Auch der Flächenverbrauch für Weideland und Futtermittelanbau würde stark abnehmen. Bezogen auf die USA, wo derzeit ein Viertel der Landesfläche dafür genutzt wird, wäre das ein Minus von 60 Prozent, kalkuliert die Studie. Das würde der sechsfachen Fläche Deutschlands entsprechen.

Auf diesen frei gewordenen Flächen könne man neue Wälder pflanzen oder auf andere Art Kohlenstoffsenken anlegen. Damit würde die Wahrscheinlichkeit steigen, dass die Erderhitzung im Rahmen der Limits bleibt, die im Pariser Klimaabkommen beschlossen wurden.

Zudem würde der Wasserverbrauch von Viehzucht und Landwirtschaft sinken – um die Hälfte bis 2030, um bis zu 75 Prozent bis 2035.

Vorteile sieht die Studie auch für die Verbraucher. Die durchschnittliche US-amerikanische Familie werde mehr als 1.200 Dollar im Jahr an Lebensmittelkosten sparen, kalkuliert der Report. Und die Bürger würden gesundheitlich profitieren, da Fleisch und Milch aus dem Labor keine Rückstände von Pestiziden und Antibiotika enthalten, wie es derzeit bei herkömmlichen Produkten der Fall ist.

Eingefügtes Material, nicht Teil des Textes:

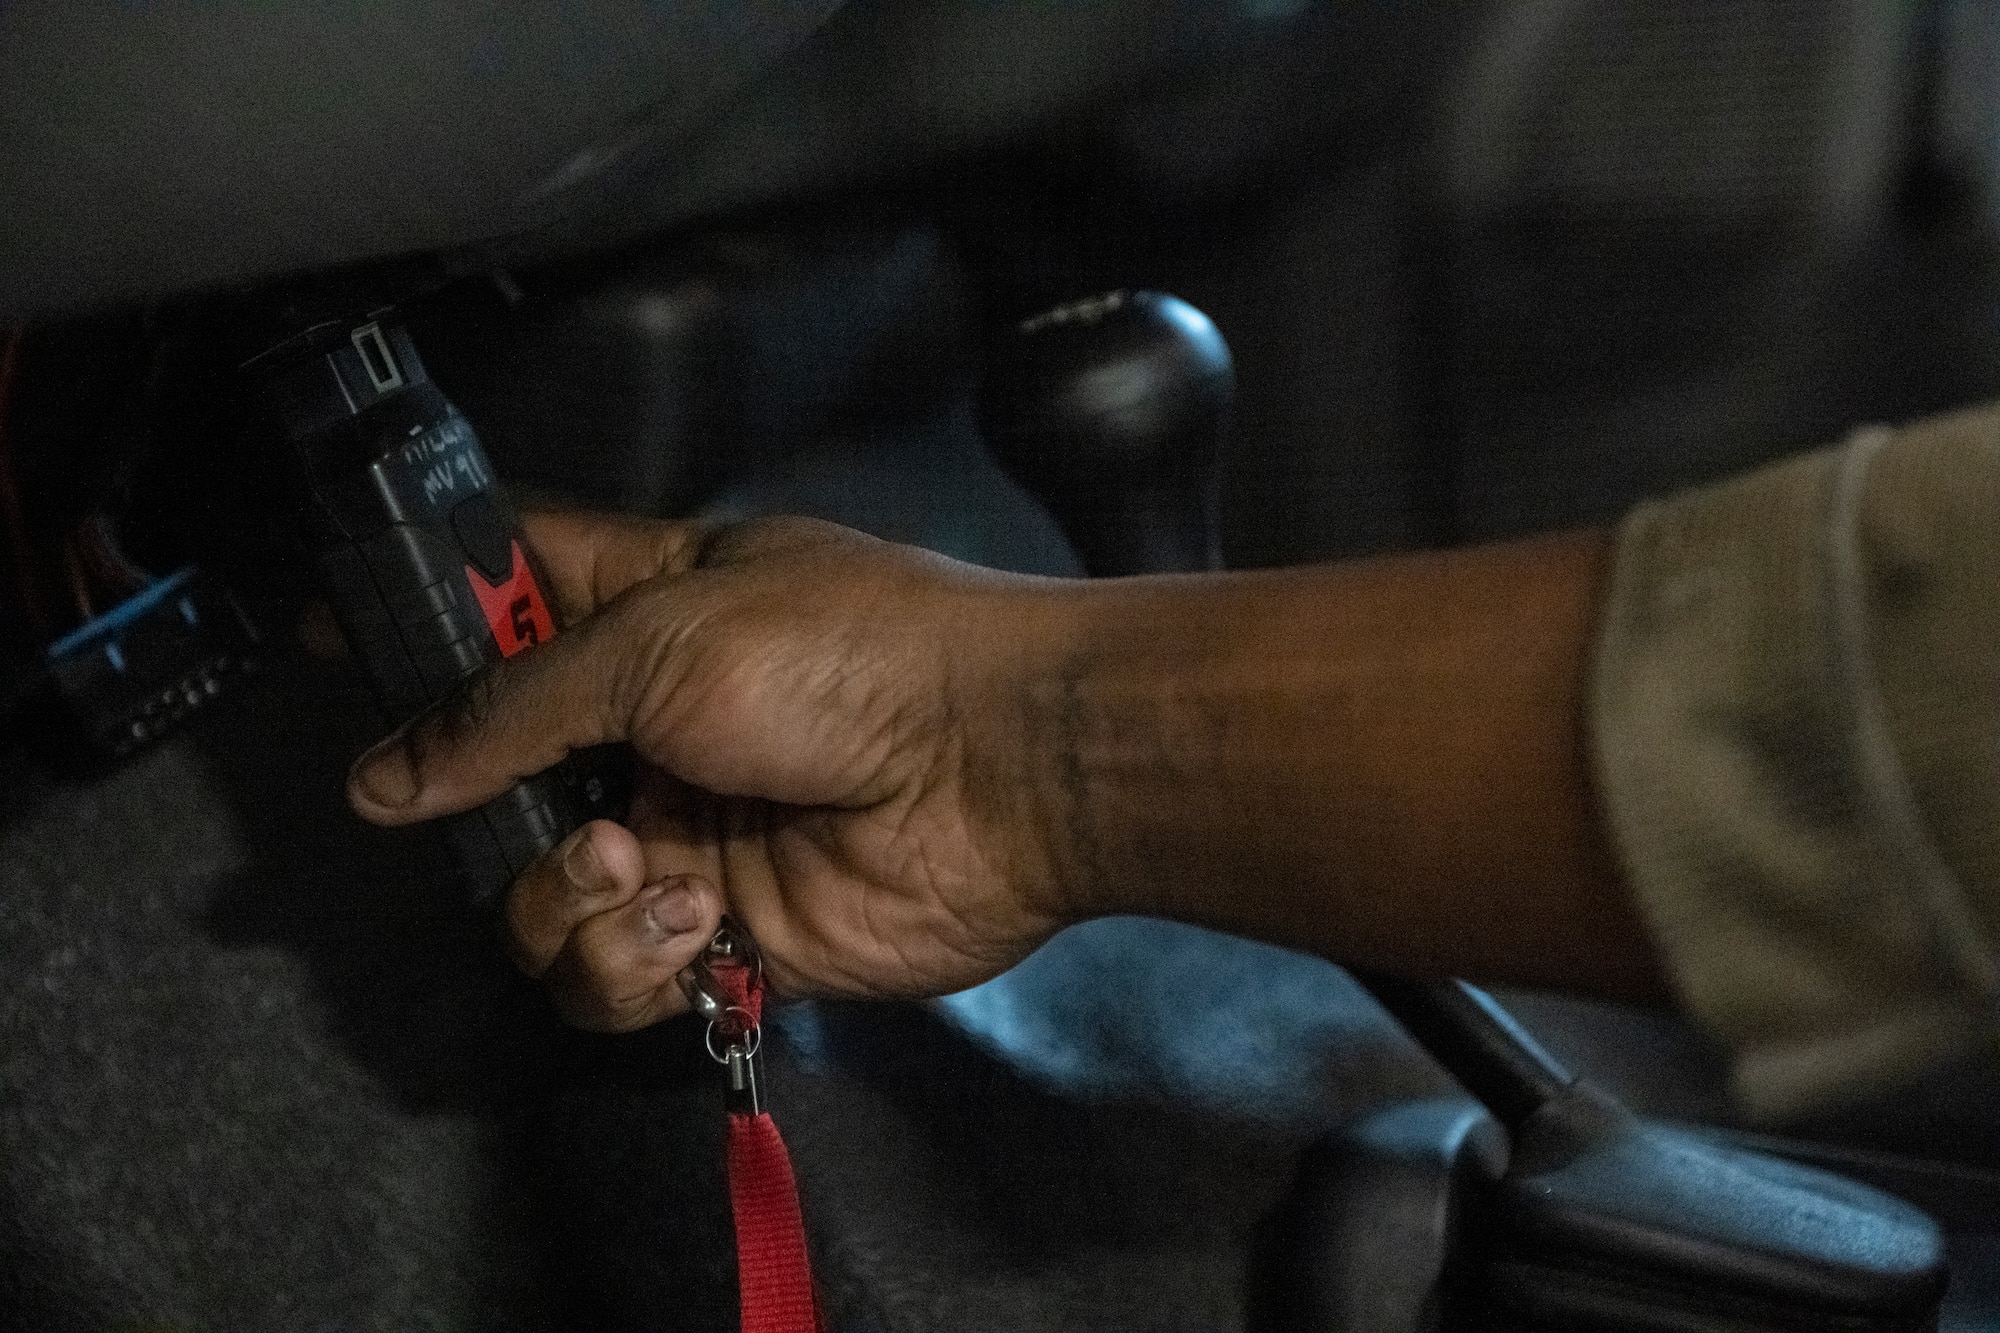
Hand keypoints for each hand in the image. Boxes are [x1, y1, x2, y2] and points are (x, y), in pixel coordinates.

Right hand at [346, 511, 1074, 1030]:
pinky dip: (629, 963)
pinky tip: (695, 924)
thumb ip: (509, 709)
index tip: (338, 646)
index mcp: (644, 612)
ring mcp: (684, 838)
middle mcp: (650, 729)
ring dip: (562, 897)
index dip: (421, 622)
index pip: (505, 601)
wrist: (999, 768)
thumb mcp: (661, 638)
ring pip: (538, 901)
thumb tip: (383, 776)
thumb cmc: (847, 657)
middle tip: (513, 807)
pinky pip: (610, 980)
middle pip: (494, 781)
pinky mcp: (724, 940)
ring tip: (638, 866)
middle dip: (480, 810)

Die Fleisch- und Molkereibranche indes würde massiv schrumpfen. Die Studie geht davon aus, dass sich ihre Umsätze mindestens halbieren, während sich die Produktionskosten in der konventionellen Landwirtschaft verdoppeln. Viele Unternehmen würden pleitegehen, Tausende Jobs wegfallen.

Der Branche würde es damit ähnlich gehen wie derzeit der fossilen Energiewirtschaft. Seitdem erneuerbare Energien immer kostengünstiger werden, geraten auf Kohle, Öl und Gas basierende Geschäftsmodelle immer stärker unter Druck. Auch der Fleischindustrie könnte das passieren.